Liz looked down. She had put all the chops on the one plate. She used her fingertips to redistribute them. Hot, hot. The boys came in, pushing and shoving, like some strange two-headed beast trying to tear itself apart.

‘Not chops,’ said one of them.

‘Sure, you love chops,’ said the other.

‘No, I don’t.’

‘Aye, you do.’

‘Don’t.’

‘Do.’

Robert appeared in the doorway, looking behind him still at the TV. Back in the evening-news studio the industrial correspondent was throwing out figures: three hundred jobs in the initial building phase, twelve hundred jobs when production began, rising eventually to two thousand, in one of the most economically depressed parts of Belfast, a city whose only notable contribution to the auto industry was the invention of the pneumatic tyre a hundred years ago.

Robert shook his head. ‘If somebody was giving me thirty grand for every job I think I could see my way to rustling up two thousand of them as well,’ he said and went and sat down at the table. Liz strained the peas between the angled lid and the side of the pot and spooned them on to the plates.

‘And this,’ the industrial correspondent went on, ‘is the car that is creating all the excitement, described by its creator John DeLorean’ (so that was how you said it) ‘as the world’s most ethical mass-production motor car and the first car of the twenty-first century.’

Liz tilted her head trying to make sense of the image on the screen. Something odd was happening to the sides of the car — for a moment she thought it must be a trick of the vertical hold, but, no, those were the doors opening, rising up, and up, and up.

She set down the slotted spoon she had been using for the peas and covered her mouth with her hand. Honest to God, it was the only thing she could think to do to keep herself from laughing out loud.

*

The news crews were packing up. Randall rested a shoulder against one of the vans. UTV it said on the side. He was still dazed from the announcement, the flight, the whole crazy whirl of the past twenty-four hours.

For the final few minutes of the press conference his attention had snagged on a group of kids — mid-teens was his guess — watching from a slight muddy rise a couple of hundred yards away.

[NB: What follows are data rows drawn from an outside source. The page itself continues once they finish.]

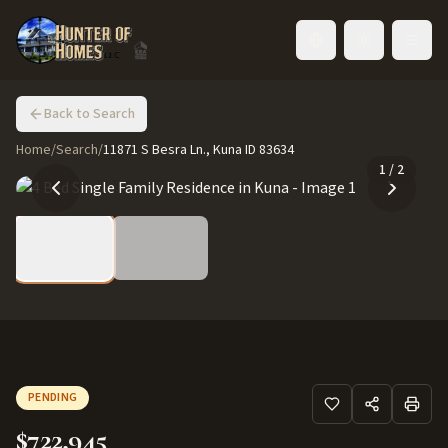
Toggle language
Back to Search
Home
/
Search
/
11871 S Besra Ln., Kuna ID 83634
1
/
2
PENDING
$722,945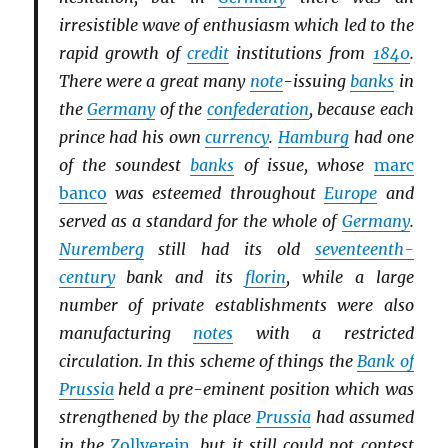
irresistible wave of enthusiasm which led to the
rapid growth of
credit
institutions from
1840
.
There were a great many
note
-issuing
banks
in
the
Germany
of the
confederation
, because each
prince had his own
currency
.
Hamburg
had one
of the soundest
banks
of issue, whose
marc
banco
was esteemed throughout
Europe
and
served as a standard for the whole of
Germany
.
Nuremberg
still had its old
seventeenth-
century
bank and its
florin
, while a large
number of private establishments were also
manufacturing
notes
with a restricted
circulation. In this scheme of things the
Bank of
Prussia
held a pre-eminent position which was
strengthened by the place
Prussia
had assumed
in the
Zollverein
, but it still could not contest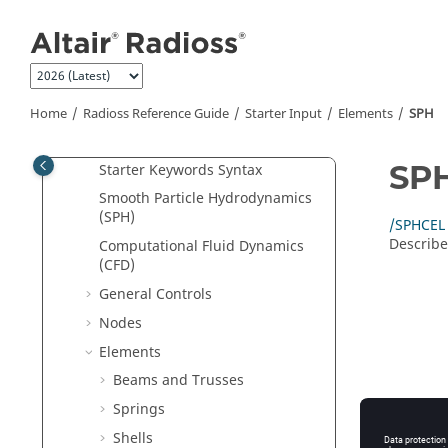
Jump to main content
File Extensions and Formats
Single File Input
New Keywords in 2026
Starter Input
Home
Radioss
Reference Guide
Starter Input
Elements
SPH
2D and 3D Analysis Options
SP
Starter Keywords Syntax
Smooth Particle Hydrodynamics
(SPH)
/SPHCEL
Describe
Computational Fluid Dynamics
(CFD)
General Controls
Nodes
Elements
Beams and Trusses
Springs
Shells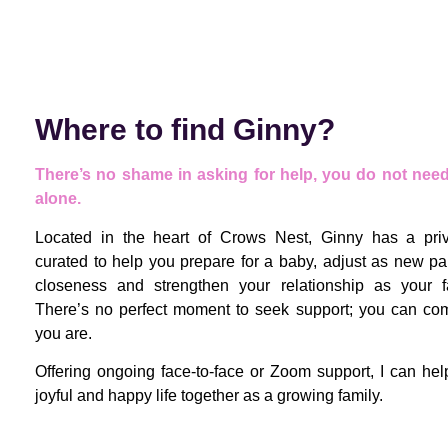
Where to find Ginny?
There’s no shame in asking for help, you do not need 
alone.
Located in the heart of Crows Nest, Ginny has a priva
curated to help you prepare for a baby, adjust as new par
closeness and strengthen your relationship as your f
There’s no perfect moment to seek support; you can co
you are.
Offering ongoing face-to-face or Zoom support, I can he
joyful and happy life together as a growing family.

He fancied for a time that they were trying to signal to him (he really was pretty dazed) then that they were involved in some kind of pat-a-cake or hand jive. Finally he twigged that what they were doing was passing something between them — some things: bottles, flashing green as heads were thrown back, tilting them towards their mouths.

He felt a hand on his back between his shoulder blades. He turned. DeLorean. His eyes were shining.

‘Well?’ he said.

‘It’s going to be something to see when it’s done.’

DeLorean nodded. ‘About that, I’ve been thinking, it might be an idea if you were to stay on here, just until we get the place up and running.’

Randall opened his mouth. DeLorean got there before him.

‘Oh, don’t worry, you’ll not be on your own, there’ll be plenty of faces you recognise, but with so many people sometimes it’s good to have someone taking care of L & L.’

Randall returned the initials as a question.

‘Call it Logistics and Liaison,’ DeLorean said. It was a new one on Randall, but then, his prerogative he supposed: his company, his job descriptions.